Someday's it's hard to keep going, so I sit down!

 Feeling useless. I haven't felt like this in a while. I feel old and rusty. I have no idea how to advise my grown children when I feel like they need some. I do not always want to say what I think because it's not always going to show that I feel empathy for their issues. So many times, when I open my mouth to say something I don't because, I do not want to either be taken the wrong way or outright disagree with them. When I don't say something sometimes its because I want to think of what and how I want to say something.  Then I get asked WHY DONT YOU SAY SOMETHING? And that's an awful feeling because I feel like I DO NOT KNOW WHAT THE FUCK TO SAY!

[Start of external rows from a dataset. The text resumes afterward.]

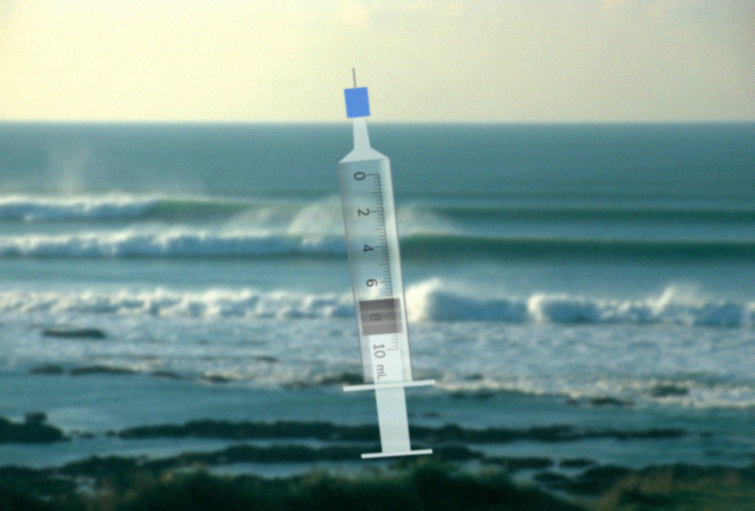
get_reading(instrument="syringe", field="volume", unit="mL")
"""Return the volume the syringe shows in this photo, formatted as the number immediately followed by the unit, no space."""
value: 7mL
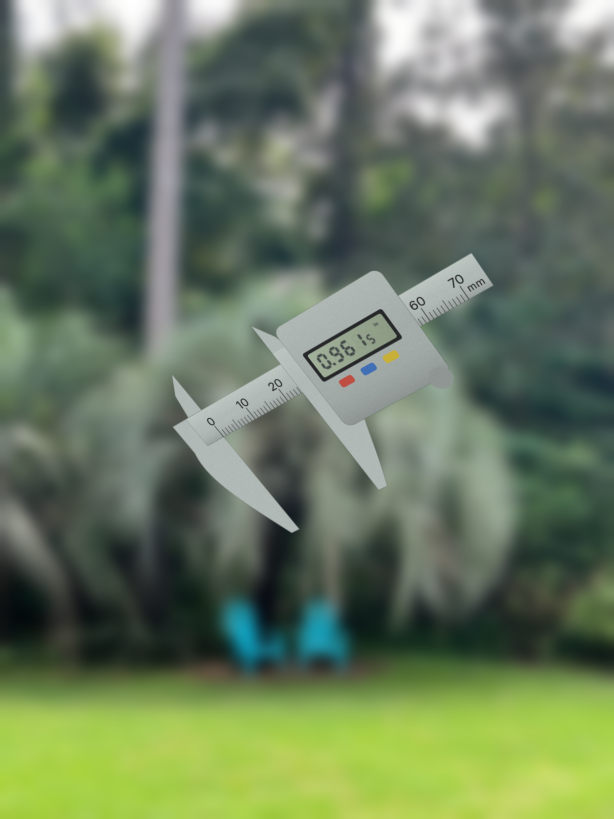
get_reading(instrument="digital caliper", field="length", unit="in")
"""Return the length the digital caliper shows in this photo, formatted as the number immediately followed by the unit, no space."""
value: 0.9615in
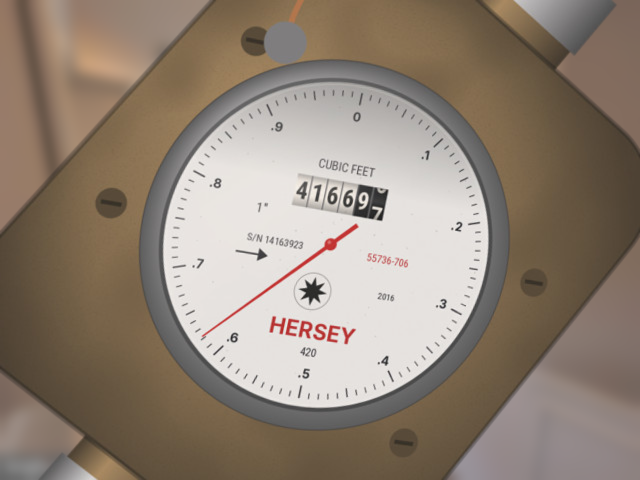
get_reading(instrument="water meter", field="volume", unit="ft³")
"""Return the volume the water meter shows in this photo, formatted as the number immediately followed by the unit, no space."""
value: 416696.62ft³
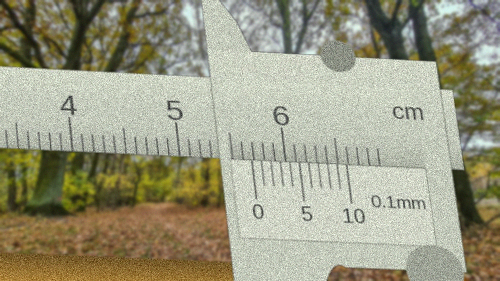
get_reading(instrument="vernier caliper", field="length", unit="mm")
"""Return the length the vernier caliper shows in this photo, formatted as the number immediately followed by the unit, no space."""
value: 56.8mm
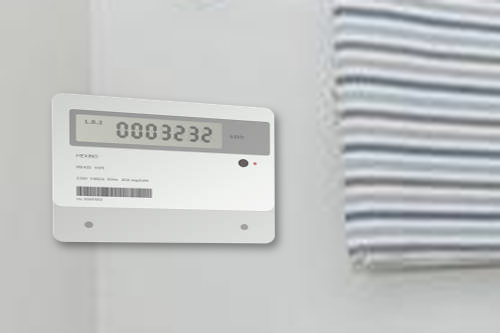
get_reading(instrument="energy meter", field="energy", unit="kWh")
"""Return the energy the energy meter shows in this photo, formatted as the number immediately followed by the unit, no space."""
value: 3232kWh
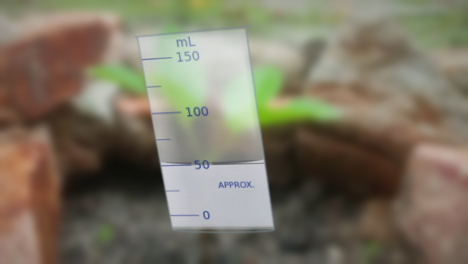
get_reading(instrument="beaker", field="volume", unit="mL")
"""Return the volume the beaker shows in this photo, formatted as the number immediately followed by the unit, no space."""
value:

Today I'm having a real shitty day. I feel sad. I do not want to do shit with or for anyone. I feel a little taken for granted sometimes , but not so much today. I just want my kids to be ok and when they are not I feel awful if I cant help. I'm a shit problem solver. I especially hate it when I try to help , and I feel like it backfires. Some times I feel like I must of been a shit mother. Love is not enough. Where is the wisdom , I thought I had passed down ? Was there any? I think tomorrow since I have nothing to do ,I will do just that , I need time to be by  myself , even if I'm feeling down. Sometimes my best advice is to not advise, because my advise sucks.

so for right now , I will get up and just keep fucking going.Today I have stuff to do.